# [Dataset records]
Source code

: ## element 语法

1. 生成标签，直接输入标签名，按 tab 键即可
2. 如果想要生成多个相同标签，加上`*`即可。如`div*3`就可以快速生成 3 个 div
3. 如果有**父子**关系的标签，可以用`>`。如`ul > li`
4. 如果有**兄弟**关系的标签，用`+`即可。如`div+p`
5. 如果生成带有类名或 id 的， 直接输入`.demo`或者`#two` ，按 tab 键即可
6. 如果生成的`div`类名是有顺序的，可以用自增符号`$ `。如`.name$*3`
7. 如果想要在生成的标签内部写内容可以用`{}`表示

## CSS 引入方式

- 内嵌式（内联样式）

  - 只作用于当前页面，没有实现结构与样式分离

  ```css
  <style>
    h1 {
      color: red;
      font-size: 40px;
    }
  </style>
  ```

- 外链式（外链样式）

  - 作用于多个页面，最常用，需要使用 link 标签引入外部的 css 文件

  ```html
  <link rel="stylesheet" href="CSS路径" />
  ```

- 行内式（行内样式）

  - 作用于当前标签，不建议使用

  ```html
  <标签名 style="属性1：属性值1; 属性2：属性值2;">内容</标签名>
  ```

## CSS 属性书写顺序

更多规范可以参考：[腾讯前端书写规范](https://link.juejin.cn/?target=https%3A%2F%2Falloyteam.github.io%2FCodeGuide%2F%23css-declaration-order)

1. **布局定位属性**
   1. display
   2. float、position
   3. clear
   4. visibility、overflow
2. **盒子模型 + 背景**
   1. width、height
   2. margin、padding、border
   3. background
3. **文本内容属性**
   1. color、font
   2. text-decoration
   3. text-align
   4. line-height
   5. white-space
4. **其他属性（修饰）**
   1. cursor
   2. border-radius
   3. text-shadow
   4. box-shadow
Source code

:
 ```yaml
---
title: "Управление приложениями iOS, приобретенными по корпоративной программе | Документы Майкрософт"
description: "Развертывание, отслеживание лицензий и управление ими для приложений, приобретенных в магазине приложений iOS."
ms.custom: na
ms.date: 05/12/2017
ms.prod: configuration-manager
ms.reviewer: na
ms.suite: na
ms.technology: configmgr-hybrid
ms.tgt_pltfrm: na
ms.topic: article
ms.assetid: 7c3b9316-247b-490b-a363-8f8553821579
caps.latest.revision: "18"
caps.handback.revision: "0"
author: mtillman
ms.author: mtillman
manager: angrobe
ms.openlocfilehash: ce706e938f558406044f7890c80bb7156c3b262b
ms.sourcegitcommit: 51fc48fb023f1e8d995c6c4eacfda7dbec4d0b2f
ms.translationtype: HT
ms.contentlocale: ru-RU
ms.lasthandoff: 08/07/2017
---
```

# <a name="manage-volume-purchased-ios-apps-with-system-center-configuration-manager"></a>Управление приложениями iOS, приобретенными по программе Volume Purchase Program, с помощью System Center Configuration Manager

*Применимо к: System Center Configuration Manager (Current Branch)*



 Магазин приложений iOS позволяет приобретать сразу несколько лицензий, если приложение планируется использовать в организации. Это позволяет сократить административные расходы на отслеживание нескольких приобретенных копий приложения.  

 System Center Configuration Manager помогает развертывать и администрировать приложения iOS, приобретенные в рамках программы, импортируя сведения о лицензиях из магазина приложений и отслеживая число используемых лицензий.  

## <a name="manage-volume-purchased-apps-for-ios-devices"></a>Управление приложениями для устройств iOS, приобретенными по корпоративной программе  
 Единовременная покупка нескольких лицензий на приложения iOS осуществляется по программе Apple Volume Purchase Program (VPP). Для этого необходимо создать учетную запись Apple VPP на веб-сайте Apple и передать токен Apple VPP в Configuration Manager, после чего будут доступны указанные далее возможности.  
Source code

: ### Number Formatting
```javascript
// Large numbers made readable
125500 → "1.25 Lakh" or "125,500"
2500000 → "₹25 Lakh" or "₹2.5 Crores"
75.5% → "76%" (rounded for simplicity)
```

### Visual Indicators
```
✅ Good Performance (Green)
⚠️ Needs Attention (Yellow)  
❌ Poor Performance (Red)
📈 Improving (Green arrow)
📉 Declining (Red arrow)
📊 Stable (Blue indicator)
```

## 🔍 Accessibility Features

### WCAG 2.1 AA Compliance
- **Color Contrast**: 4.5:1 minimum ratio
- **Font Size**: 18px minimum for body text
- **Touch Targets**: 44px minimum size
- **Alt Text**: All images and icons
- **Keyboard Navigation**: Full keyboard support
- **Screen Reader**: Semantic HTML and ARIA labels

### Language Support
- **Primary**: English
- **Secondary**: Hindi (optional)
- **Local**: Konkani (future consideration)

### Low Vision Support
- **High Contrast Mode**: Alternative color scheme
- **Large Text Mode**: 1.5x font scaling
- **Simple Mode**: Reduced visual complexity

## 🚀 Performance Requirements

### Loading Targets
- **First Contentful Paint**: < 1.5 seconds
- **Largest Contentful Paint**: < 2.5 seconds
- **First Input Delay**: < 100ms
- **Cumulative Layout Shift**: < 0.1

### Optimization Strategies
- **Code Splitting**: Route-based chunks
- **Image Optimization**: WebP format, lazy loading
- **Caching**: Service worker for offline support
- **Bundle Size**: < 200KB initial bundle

# [Exercise brief]
Repeat word for word the lines above that run from the line containing "2. float、position" through the line containing "помощью System Center Configuration Manager", both ends included, and nothing else.

# [Answer for the task]
   2. float、position
   3. clear
   4. visibility、overflow
2. **盒子模型 + 背景**
   1. width、height
   2. margin、padding、border
   3. background
3. **文本内容属性**
   1. color、font
   2. text-decoration
   3. text-align
   4. line-height
   5. white-space
4. **其他属性（修饰）**
   1. cursor
   2. border-radius
   3. text-shadow
   4. box-shadow
Source code

:
 ```yaml
---
title: "Управление приложениями iOS, приобретенными по корпоративной программе | Документы Майкрософт"
description: "Развертывание, отслеживание лицензий и управление ими для приложений, приобретенных в магазине приложений iOS."
ms.custom: na
ms.date: 05/12/2017
ms.prod: configuration-manager
ms.reviewer: na
ms.suite: na
ms.technology: configmgr-hybrid
ms.tgt_pltfrm: na
ms.topic: article
ms.assetid: 7c3b9316-247b-490b-a363-8f8553821579
caps.latest.revision: "18"
caps.handback.revision: "0"
author: mtillman
ms.author: mtillman
manager: angrobe
ms.openlocfilehash: ce706e938f558406044f7890c80bb7156c3b262b
ms.sourcegitcommit: 51fc48fb023f1e8d995c6c4eacfda7dbec4d0b2f
ms.translationtype: HT
ms.contentlocale: ru-RU
ms.lasthandoff: 08/07/2017
---
```

# <a name="manage-volume-purchased-ios-apps-with-system-center-configuration-manager"></a>Управление приложениями iOS, приобретенными по программе Volume Purchase Program, с помощью System Center Configuration Manager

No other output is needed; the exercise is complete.